Your answer should be the records again, unchanged in wording and free of images.
RAW DATA START
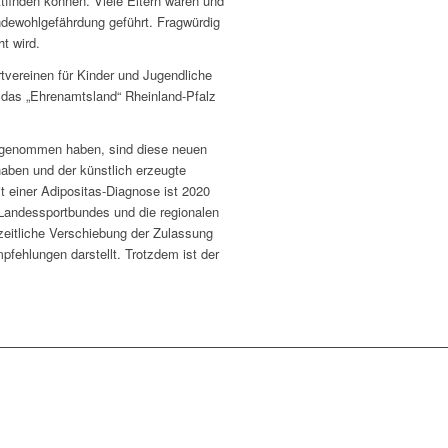
ttfinden können. Viele Eltern waren und
indewohlgefährdung geführt. Fragwürdig
t wird.
rtvereinen für Kinder und Jugendliche
r das „Ehrenamtsland“ Rheinland-Pfalz
ingenommen haben, sind diese neuen
haben und der künstlich erzeugte
 einer Adipositas-Diagnose ist 2020
Landessportbundes und die regionalen
eitliche Verschiebung der Zulassung
pfehlungen darstellt. Trotzdem ist der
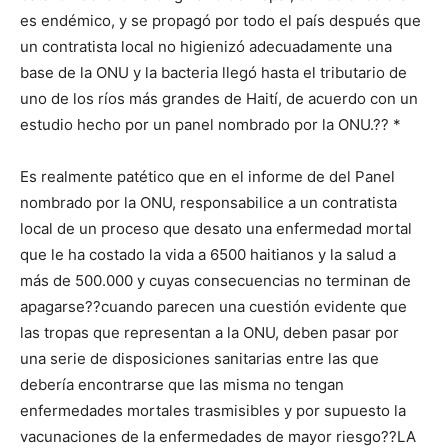
es endémico, y se propagó por todo el país después que
un contratista local no higienizó adecuadamente una
base de la ONU y la bacteria llegó hasta el tributario de
uno de los ríos más grandes de Haití, de acuerdo con un
estudio hecho por un panel nombrado por la ONU.?? *
Es realmente patético que en el informe de del Panel
nombrado por la ONU, responsabilice a un contratista
local de un proceso que desato una enfermedad mortal
que le ha costado la vida a 6500 haitianos y la salud a
más de 500.000 y cuyas consecuencias no terminan de
apagarse??cuando parecen una cuestión evidente que
las tropas que representan a la ONU, deben pasar por
una serie de disposiciones sanitarias entre las que
debería encontrarse que las misma no tengan
enfermedades mortales trasmisibles y por supuesto la
vacunaciones de la enfermedades de mayor riesgo??LA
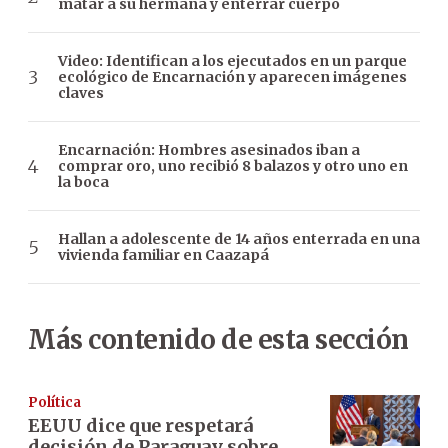
matar a su hermana y enterrar cuerpo
Video: Identifican a los ejecutados en un parque
ecológico de Encarnación y aparecen imágenes
claves
Encarnación: Hombres asesinados iban a
comprar oro, uno recibió 8 balazos y otro uno en
la boca
Hallan a adolescente de 14 años enterrada en una
vivienda familiar en Caazapá
Más contenido de esta sección
Política
EEUU dice que respetará
decisión de Paraguay sobre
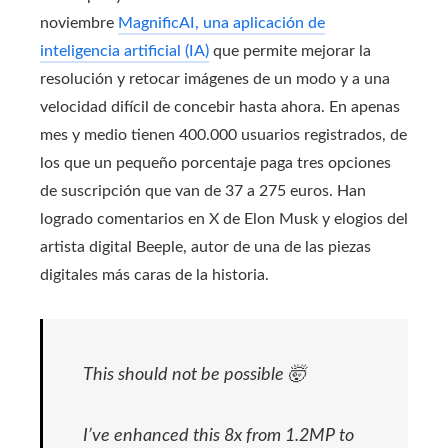
noviembre
MagnificAI, una aplicación de
inteligencia artificial (IA)
que permite mejorar la
resolución y retocar imágenes de un modo y a una
velocidad difícil de concebir hasta ahora. En apenas
mes y medio tienen 400.000 usuarios registrados, de
los que un pequeño porcentaje paga tres opciones
de suscripción que van de 37 a 275 euros. Han
logrado comentarios en X de Elon Musk y elogios del
artista digital Beeple, autor de una de las piezas
digitales más caras de la historia.
This should not be possible 🤯
I’ve enhanced this 8x from 1.2MP to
RAW DATA END
**EXERCISE RESPONSE**
ttfinden können. Viele Eltern waren und
indewohlgefährdung geführt. Fragwürdig
t wird.
rtvereinen für Kinder und Jugendliche
r das „Ehrenamtsland“ Rheinland-Pfalz
ingenommen haben, sind diese neuen
haben und der künstlich erzeugte
 einer Adipositas-Diagnose ist 2020
Landessportbundes und die regionalen
eitliche Verschiebung der Zulassung
pfehlungen darstellt. Trotzdem ist der
es endémico, y se propagó por todo el país después que
un contratista local no higienizó adecuadamente una
base de la ONU y la bacteria llegó hasta el tributario de
uno de los ríos más grandes de Haití, de acuerdo con un
estudio hecho por un panel nombrado por la ONU.?? *
Es realmente patético que en el informe de del Panel
nombrado por la ONU, responsabilice a un contratista
local de un proceso que desato una enfermedad mortal
que le ha costado la vida a 6500 haitianos y la salud a
más de 500.000 y cuyas consecuencias no terminan de
apagarse??cuando parecen una cuestión evidente que
las tropas que representan a la ONU, deben pasar por
una serie de disposiciones sanitarias entre las que
debería encontrarse que las misma no tengan
enfermedades mortales trasmisibles y por supuesto la
vacunaciones de la enfermedades de mayor riesgo??LA
matar a su hermana y enterrar cuerpo
Video: Identifican a los ejecutados en un parque
ecológico de Encarnación y aparecen imágenes
claves
Encarnación: Hombres asesinados iban a
comprar oro, uno recibió 8 balazos y otro uno en
la boca
Hallan a adolescente de 14 años enterrada en una
vivienda familiar en Caazapá
Más contenido de esta sección
Política
EEUU dice que respetará
decisión de Paraguay sobre
noviembre
MagnificAI, una aplicación de
inteligencia artificial (IA)
que permite mejorar la
resolución y retocar imágenes de un modo y a una
velocidad difícil de concebir hasta ahora. En apenas
mes y medio tienen 400.000 usuarios registrados, de
los que un pequeño porcentaje paga tres opciones
de suscripción que van de 37 a 275 euros. Han
logrado comentarios en X de Elon Musk y elogios del
artista digital Beeple, autor de una de las piezas
digitales más caras de la historia.
This should not be possible 🤯
I’ve enhanced this 8x from 1.2MP to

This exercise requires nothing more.